Separating the base case from the recursive case as performed here is considered good style and may make the code easier to understand, but it does not provide optimum performance. You can significantly optimize the code by invoking the base case directly without a recursive call if the next recursive call invokes the base case. In this algorithm, that involves checking whether the letter just placed was the last letter — if so, you print the permutation and make no recursive call; otherwise, a recursive call is made. This eliminates n! function calls, reducing the function call overhead by approximately a factor of n (where n is the length of the input string). Short-circuiting the base case in this manner is called arms-length recursion and is considered poor style, especially in academic circles. Whichever way you choose to code the solution, it is worthwhile to mention the advantages of the alternative approach to your interviewer.

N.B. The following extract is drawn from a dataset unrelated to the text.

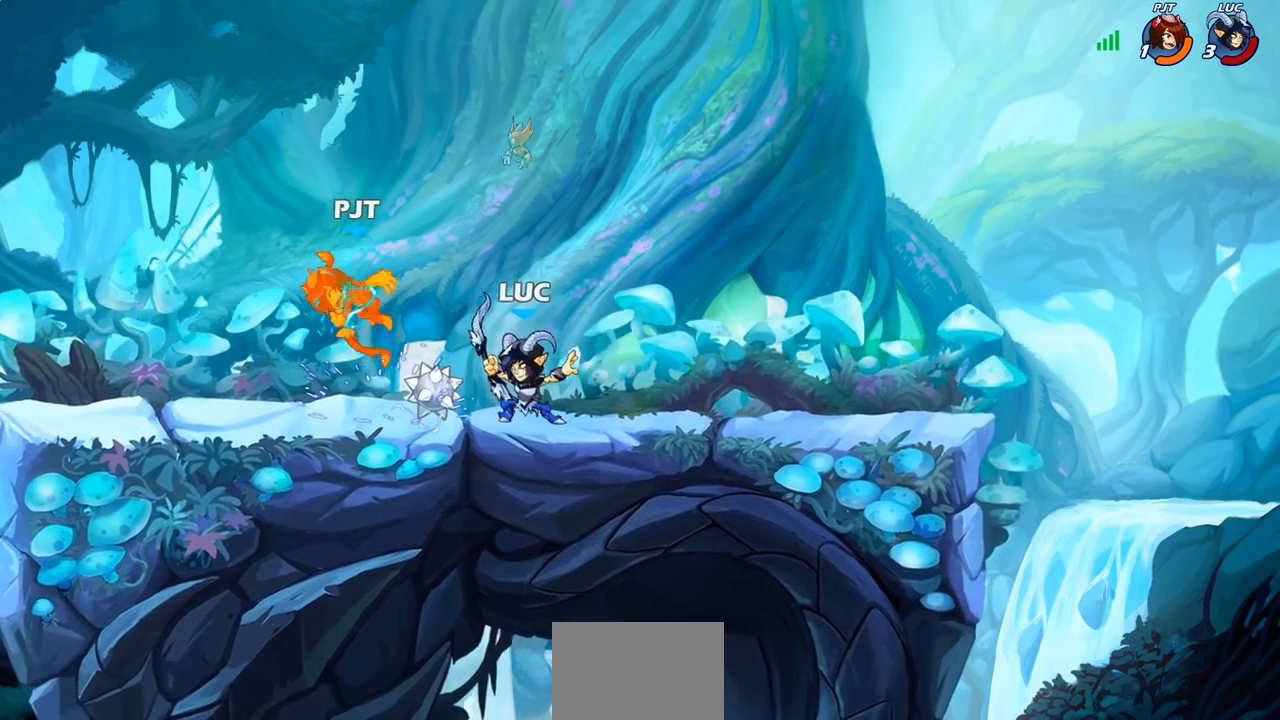
{"buttons": ["CROSS"], "left_stick": "left", "right_stick": "center", "events": [[50, "SQUARE", "up"], [117, "SQUARE", "down"], [250, "SQUARE", "up"], [417, "left_stick", "left"], [433, "CROSS", "down"]]}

Here’s a Java implementation of this algorithm:

public class Permutations {
    private boolean[] used;
    private StringBuilder out = new StringBuilder();
    private final String in;

    public Permutations( final String str ){
        in = str;
        used = new boolean[ in.length() ];
    }

    public void permute( ){
        if( out.length() == in.length() ){
            System.out.println( out );
            return;
        }
        for( int i = 0; i < in.length(); ++i ){
            if( used[i] ) continue;
            out.append( in.charAt(i) );
            used[i] = true;
            permute();
            used[i] = false;
            out.setLength( out.length() - 1 );
        }
    }
}

This class sets up the array of used flags and the StringBuilder for the output string in the constructor. The recursive function is implemented in permute(), which appends the next available character to out before making the recursive call to permute the remaining characters. After the call returns, the appended character is deleted by decreasing out’s length.

Combinations of a String

This is a companion problem to finding the permutations of the characters in a string. If you haven’t yet worked through that problem, you may want to do so before you tackle this one.

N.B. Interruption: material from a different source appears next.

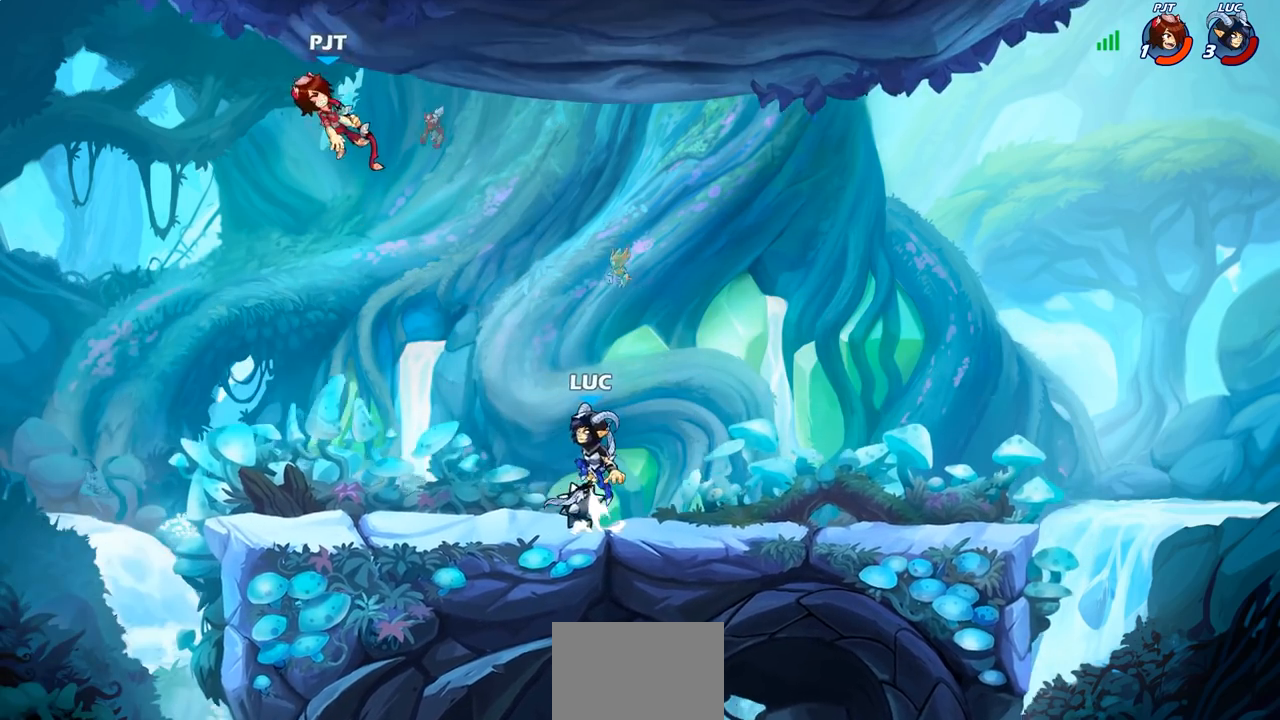
{"buttons": [], "left_stick": "center", "right_stick": "center", "events": [[67, "CROSS", "up"], [400, "R1", "down"], [400, "R2", "down"], [400, "left_stick", "center"], [417, "CIRCLE", "down"], [483, "R1", "up"], [500, "CIRCLE", "up"], [500, "R2", "up"]]}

Following the model of the solution to the permutation problem, try working out an example by hand to see where that gets you. Because you are trying to divine an algorithm from the example, you again need to be systematic in your approach. You might try listing combinations in order of length. The input string “wxyz” is used in the example. Because the ordering of letters within each combination is arbitrary, they are kept in the same order as they are in the input string to minimize confusion.

Some interesting patterns seem to be emerging, but there’s nothing clear yet, certainly nothing that seems to suggest an algorithm. Listing output in terms of the order of the input string (alphabetical order, for this input string) turned out to be helpful in the permutation problem. Try rearranging the combinations you generated to see if that’s useful here:

This looks a little more productive. There is a column for each letter in the input string. The first combination in each column is a single letter from the input string. The remainder of each column’s combinations consists of that letter prepended to each of the combinations in the columns to the right. Take, for example, the “x” column. This column has the single letter combination “x”. The columns to the right of it have the combinations “y”, “yz”, and “z”, so if you prepend “x” to each of these combinations you find the remaining combinations in the “x” column: “xy”, “xyz”, and “xz”. You could use this rule to generate all the combinations, starting with just “z” in the rightmost column and working your way to the left, each time writing a single letter from the input string at the top of the column and then completing the column with that letter prepended to each of the combinations in columns to the right. This is a recursive method for generating the combinations. It is space inefficient because it requires storage of all previously generated combinations, but it indicates that this problem can be solved recursively. See if you can gain some insight on a more efficient recursive algorithm by examining the combinations you’ve written a little more closely.

Look at which letters appear in which positions. All four letters appear in the first position, but “w” never appears in the second position. Only “y” and “z” appear in the third position, and “z” is in the fourth position in the only combination that has a fourth position (“wxyz”). Therefore, a potential algorithm might involve iterating through all allowable letters at each position: w–z in the first position, x–z in the second position, and so on. Check this idea against the example to see if it works: It seems to successfully generate all the combinations in the first column. However, when you select “x” for the first position, this candidate algorithm would start with “x” in the second position, generating an illegal combination of “xx”. Apparently the algorithm needs some refinement.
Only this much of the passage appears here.